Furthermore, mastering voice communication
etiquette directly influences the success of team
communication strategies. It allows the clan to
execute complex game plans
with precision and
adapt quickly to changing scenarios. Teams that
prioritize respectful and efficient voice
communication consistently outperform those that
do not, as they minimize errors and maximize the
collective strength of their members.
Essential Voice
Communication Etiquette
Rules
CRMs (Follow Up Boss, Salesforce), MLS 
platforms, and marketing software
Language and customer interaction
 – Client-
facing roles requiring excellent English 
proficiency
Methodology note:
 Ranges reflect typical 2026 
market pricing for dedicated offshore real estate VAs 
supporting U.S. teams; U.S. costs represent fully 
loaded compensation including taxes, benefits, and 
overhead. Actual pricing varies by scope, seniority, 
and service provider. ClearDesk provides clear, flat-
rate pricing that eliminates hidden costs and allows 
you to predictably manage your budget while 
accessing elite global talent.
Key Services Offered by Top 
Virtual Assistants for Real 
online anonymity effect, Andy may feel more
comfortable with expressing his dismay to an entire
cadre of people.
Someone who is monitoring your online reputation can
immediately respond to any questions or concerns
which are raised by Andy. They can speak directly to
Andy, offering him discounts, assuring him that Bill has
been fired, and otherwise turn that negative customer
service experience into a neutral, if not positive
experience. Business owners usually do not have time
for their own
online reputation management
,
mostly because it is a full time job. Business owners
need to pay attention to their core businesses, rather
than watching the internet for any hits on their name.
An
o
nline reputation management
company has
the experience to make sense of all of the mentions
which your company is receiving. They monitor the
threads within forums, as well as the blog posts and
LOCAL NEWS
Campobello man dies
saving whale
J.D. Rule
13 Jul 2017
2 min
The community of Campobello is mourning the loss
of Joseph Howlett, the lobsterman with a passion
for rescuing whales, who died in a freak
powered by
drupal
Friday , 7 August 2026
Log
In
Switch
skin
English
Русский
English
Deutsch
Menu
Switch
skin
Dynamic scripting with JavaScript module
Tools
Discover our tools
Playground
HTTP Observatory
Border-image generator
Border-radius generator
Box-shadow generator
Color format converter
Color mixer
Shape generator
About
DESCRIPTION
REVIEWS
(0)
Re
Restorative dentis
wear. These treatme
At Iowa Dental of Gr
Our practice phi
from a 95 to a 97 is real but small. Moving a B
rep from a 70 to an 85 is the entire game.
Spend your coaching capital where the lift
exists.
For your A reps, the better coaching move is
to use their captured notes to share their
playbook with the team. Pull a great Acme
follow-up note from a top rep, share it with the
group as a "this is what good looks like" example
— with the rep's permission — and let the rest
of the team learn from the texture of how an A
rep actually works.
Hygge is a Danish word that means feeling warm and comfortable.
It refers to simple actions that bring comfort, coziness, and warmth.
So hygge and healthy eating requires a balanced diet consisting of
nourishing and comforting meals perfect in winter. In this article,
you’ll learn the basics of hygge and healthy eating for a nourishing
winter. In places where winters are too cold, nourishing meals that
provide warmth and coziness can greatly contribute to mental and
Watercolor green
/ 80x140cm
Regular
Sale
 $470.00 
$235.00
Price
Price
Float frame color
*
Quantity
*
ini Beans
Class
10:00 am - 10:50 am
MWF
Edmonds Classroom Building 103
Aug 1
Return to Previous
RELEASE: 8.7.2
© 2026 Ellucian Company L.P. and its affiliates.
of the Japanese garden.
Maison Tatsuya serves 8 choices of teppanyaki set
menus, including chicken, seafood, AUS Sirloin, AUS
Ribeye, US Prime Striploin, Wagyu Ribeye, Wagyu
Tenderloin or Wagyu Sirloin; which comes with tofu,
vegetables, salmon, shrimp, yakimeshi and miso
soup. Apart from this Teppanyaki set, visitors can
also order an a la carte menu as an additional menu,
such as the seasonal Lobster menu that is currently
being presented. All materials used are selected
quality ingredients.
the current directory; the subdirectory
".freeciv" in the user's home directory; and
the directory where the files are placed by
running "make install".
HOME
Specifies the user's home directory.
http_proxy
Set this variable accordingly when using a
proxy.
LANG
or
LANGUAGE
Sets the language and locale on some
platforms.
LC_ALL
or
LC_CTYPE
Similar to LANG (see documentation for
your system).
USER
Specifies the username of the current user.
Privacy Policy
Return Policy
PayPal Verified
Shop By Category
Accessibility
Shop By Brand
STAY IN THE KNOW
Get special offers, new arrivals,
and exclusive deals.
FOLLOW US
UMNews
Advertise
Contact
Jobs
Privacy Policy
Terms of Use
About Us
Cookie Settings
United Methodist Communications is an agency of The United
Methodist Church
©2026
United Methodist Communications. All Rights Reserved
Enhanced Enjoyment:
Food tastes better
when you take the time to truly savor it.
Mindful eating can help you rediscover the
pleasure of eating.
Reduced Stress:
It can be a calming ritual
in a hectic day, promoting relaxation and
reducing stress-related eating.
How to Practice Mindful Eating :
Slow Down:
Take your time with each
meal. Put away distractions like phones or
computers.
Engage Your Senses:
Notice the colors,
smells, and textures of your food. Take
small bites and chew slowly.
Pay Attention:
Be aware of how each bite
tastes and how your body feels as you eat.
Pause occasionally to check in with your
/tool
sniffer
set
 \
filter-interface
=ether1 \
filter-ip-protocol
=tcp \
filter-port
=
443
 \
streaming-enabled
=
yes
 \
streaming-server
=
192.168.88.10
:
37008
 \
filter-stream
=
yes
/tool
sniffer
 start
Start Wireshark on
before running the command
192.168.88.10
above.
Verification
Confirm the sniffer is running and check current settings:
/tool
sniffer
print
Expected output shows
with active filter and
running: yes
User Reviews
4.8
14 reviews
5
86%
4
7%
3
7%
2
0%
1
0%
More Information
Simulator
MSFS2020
= = = = =
WHAT YOU WILL DO
The response should be the listing above, limited to the lines between the one holding "is what good" and the one holding "also order an", inclusive, reproduced exactly.

WRITTEN SOLUTION
group as a "this is what good looks like" example
— with the rep's permission — and let the rest
of the team learn from the texture of how an A
rep actually works.
Hygge is a Danish word that means feeling warm and comfortable.
It refers to simple actions that bring comfort, coziness, and warmth.
So hygge and healthy eating requires a balanced diet consisting of
nourishing and comforting meals perfect in winter. In this article,
you’ll learn the basics of hygge and healthy eating for a nourishing
winter. In places where winters are too cold, nourishing meals that
provide warmth and coziness can greatly contribute to mental and
Watercolor green
/ 80x140cm
Regular
Sale
 $470.00 
$235.00
Price
Price
Float frame color
*
Quantity
*
ini Beans
Class
10:00 am - 10:50 am
MWF
Edmonds Classroom Building 103
Aug 1
Return to Previous
RELEASE: 8.7.2
© 2026 Ellucian Company L.P. and its affiliates.
of the Japanese garden.
Maison Tatsuya serves 8 choices of teppanyaki set
menus, including chicken, seafood, AUS Sirloin, AUS
Ribeye, US Prime Striploin, Wagyu Ribeye, Wagyu
Tenderloin or Wagyu Sirloin; which comes with tofu,
vegetables, salmon, shrimp, yakimeshi and miso
soup. Apart from this Teppanyaki set, visitors can
also order an a la carte menu as an additional menu,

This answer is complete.